By bringing creative approaches — that fast “running rugby” — to their challenge of being the smallest players in the pack, the nimble Blossoms came out ahead game after game.

Granted, that doesn’t just apply to rugby. Any business that feels overshadowed by talent, experience, or a technology stack can look to the Blossoms as a reminder to be nimble, creative, and fast, whether you’re failing fast and learning from it or accelerating your production and performance. If you do that, you’ll be a true force on your field of play.

3. Find your unique competitive advantage, and play to it

That said, it’s not enough to be creative and forward-thinking in the face of bigger, stronger, more established competitors. In today’s global marketplace, customer experiences are your company’s core differentiator and key competitive advantage. Know it and act on it.

The Blossoms did. The team played to their strengths and excelled. You can do the same. Play to your strengths and work hard to refine those strengths even if the competition seems stacked against you.

For customer experience businesses, that means being as data-driven as you are customer-centric as you are clever, creative, insightful, and innovative. Make sure the customer is at the center of every experience, keep leaning on real-time data to create personalized experiences at scale, and never stop pushing yourself to create and deliver more. If you do, you’ll be a business Blossom.

4. You don’t have to win to excel

Ultimately, the Brave Blossoms lost to South Africa — the overall Rugby World Cup winners — in the quarterfinals, but not before smashing records and redefining Japanese rugby for generations. When Japan beat Scotland, the match drew in 53.7% peak audience share, with an audience of nearly 55 million viewers. That’s more viewers than the 2002 World Cup final in Yokohama commanded. And considering Japan’s population of 127 million, that’s a truly staggering number. It was a win for the ages, even if Japan didn’t ultimately come out on top.

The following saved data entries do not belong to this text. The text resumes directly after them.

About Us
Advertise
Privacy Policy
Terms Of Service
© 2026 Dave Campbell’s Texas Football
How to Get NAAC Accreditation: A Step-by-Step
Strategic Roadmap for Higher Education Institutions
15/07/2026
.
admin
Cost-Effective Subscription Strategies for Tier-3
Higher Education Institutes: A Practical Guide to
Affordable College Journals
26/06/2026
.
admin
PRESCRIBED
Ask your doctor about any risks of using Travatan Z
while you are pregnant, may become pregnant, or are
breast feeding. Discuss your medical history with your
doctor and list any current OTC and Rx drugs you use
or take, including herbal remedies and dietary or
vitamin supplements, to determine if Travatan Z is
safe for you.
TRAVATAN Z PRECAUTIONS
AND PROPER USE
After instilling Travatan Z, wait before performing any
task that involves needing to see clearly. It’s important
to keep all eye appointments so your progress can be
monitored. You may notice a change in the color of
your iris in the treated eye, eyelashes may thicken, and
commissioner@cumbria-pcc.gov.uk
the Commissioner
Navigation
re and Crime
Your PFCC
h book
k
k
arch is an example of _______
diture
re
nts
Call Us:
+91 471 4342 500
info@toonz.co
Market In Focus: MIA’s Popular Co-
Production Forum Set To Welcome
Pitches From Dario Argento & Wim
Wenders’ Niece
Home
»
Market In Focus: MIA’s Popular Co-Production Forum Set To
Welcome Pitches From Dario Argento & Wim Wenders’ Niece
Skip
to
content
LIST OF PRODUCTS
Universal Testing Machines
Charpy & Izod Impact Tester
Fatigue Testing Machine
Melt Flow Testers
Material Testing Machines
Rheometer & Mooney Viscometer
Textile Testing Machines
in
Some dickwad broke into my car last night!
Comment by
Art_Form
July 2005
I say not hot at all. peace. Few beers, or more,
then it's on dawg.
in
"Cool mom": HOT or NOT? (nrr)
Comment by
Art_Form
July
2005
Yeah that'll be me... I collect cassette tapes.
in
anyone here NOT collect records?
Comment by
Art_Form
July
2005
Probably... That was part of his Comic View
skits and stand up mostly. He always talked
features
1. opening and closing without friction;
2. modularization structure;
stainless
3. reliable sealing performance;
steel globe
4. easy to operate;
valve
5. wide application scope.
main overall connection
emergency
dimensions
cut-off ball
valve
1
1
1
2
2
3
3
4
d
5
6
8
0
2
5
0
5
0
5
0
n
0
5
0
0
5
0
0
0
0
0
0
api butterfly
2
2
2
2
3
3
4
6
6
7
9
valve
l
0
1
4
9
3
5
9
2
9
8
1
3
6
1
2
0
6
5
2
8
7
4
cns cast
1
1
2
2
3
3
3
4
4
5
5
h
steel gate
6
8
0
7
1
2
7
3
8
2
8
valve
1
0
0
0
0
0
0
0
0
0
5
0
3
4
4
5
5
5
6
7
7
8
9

While the Blossoms’ run ended in the World Cup quarterfinals, this will be a season — and experience — few will forget. “The incredible run of the Brave Blossoms in the competition, and the way in which the Japanese people have welcomed the world and delivered an exceptional event, they really knocked this one out of the park and did us all proud in Asia,” says Robbie.

And without question, the Blossoms showed business leaders, innovators, and marketers how to step up and deliver. Over and over, the team demonstrated many attributes we should aspire to emulate in our own transformations. The digital revolution means our work and the broader marketing and business landscape must raise the bar again and again — like the Blossoms have done.

Likewise, we must look to affect change, to step out of our comfort zones, challenge convention, and promote collaboration, customer engagement, and big-picture strategic thinking. If we do, we can make history too. If we do, we’ll fuel an unparalleled global transformation — a transformation that’s only just begun.